Fujimoto, S.; Tamura, Y.

Membrane contact sites (MCSs), where organelle membranes come into close proximity, function as dynamic hubs for lipid metabolism in response to metabolic and stress signals. In yeast, the nucleus-vacuole junction (NVJ) expands during glucose starvation through the recruitment of stress-specific proteins, but the underlying mechanisms and physiological significance remained unclear. Here, we identify the yeast INSIG homologs Nsg1, Nsg2, along with the aspartyl protease Ypf1 as glucose starvation-specific NVJ-localized factors. Ypf1 promotes the recruitment of INSIG proteins and the HMG-CoA reductases Hmg1 and Hmg2 to the NVJ, likely in response to nuclear membrane remodeling induced by changes in very long-chain fatty acid (VLCFA) metabolism. We further demonstrate that this membrane remodeling destabilizes Nsg1, promoting the NVJ localization and activation of Hmg1, while stabilizing Nsg2, which counteracts Hmg1 activation.
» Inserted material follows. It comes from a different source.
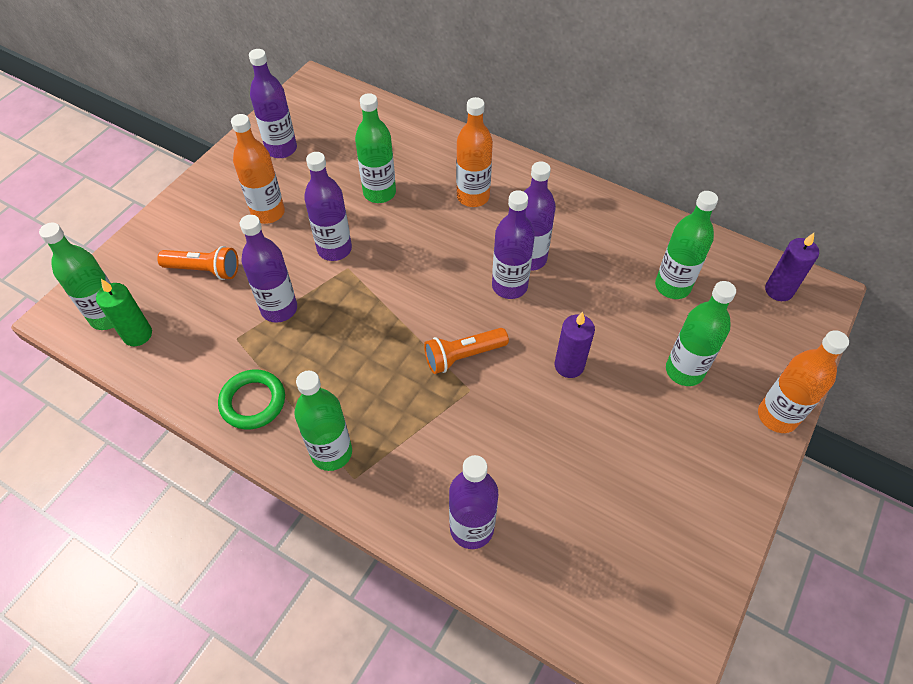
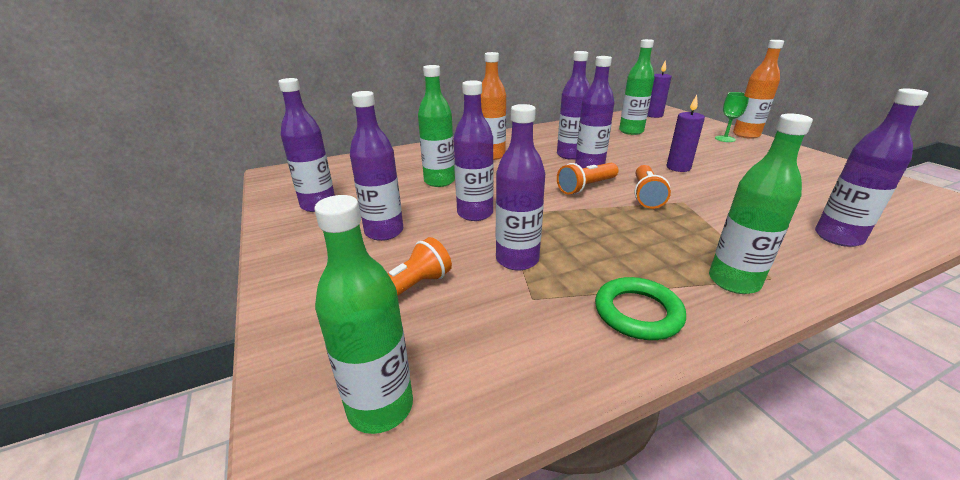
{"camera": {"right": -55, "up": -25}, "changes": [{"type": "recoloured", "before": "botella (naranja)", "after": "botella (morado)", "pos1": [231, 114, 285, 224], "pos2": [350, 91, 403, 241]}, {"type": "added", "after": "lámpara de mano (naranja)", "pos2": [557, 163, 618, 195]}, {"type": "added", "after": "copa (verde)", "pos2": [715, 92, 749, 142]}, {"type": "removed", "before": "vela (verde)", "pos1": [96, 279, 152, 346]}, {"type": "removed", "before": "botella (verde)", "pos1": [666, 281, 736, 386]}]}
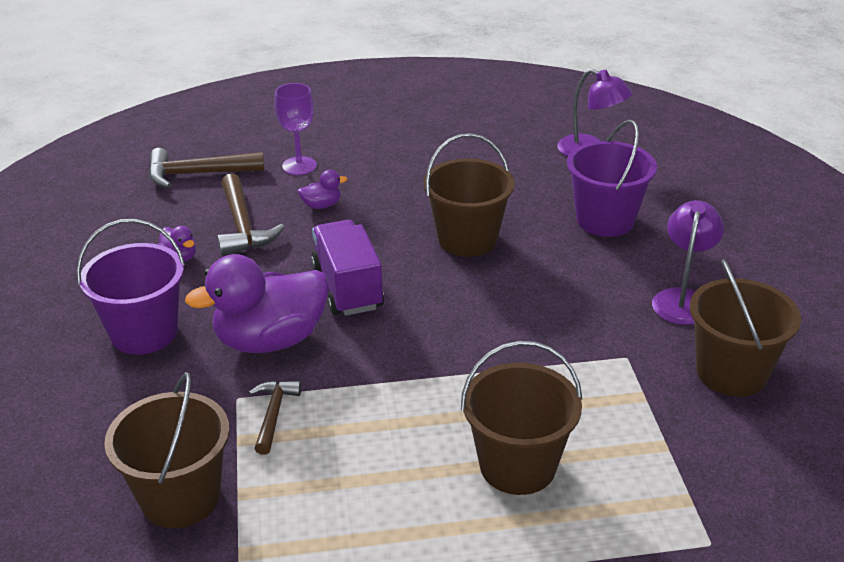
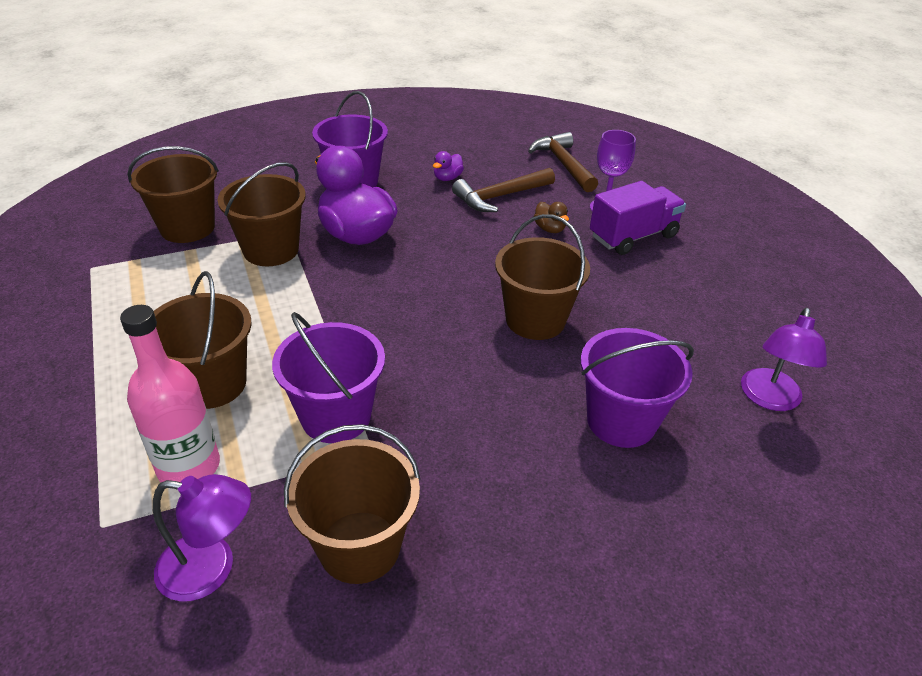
{"camera": {"right": 75, "up": 5}, "changes": [{"type": "added", "after": "botella (rosa)", "pos2": [120, 305, 220, 482]}, {"type": "moved", "before": "lámpara (morado)", "pos1": [652, 200, 724, 325], "pos2": [153, 474, 251, 602]}, {"type": "replaced", "before": "martillo (marrón)", "after": "balde (marrón)", "pos1": [249, 380, 302, 455], "pos2": [218, 162, 306, 266]}, {"type": "added", "after": "balde (morado)", "pos2": [272, 312, 385, 443]}, {"type": "recoloured", "before": "pato (morado)", "after": "pato (marrón)", "pos1": [298, 170, 348, 209], "pos2": [534, 202, 569, 233]}, {"type": "moved", "before": "camión (morado)", "pos1": [311, 220, 384, 316], "pos2": [590, 181, 686, 255]}]}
These findings reveal that Nsg1 and Nsg2, previously known as regulators of Hmg2 stability, also act as negative regulators of Hmg1. Based on these results, we propose a model in which VLCFAs modulate the physical properties of the nuclear membrane, enabling cells to sense glucose starvation and regulate sterol metabolism during glucose starvation. Overall, our study provides new insights into MCS-mediated metabolic stress responses and highlights the role of membrane properties as active regulators of lipid homeostasis.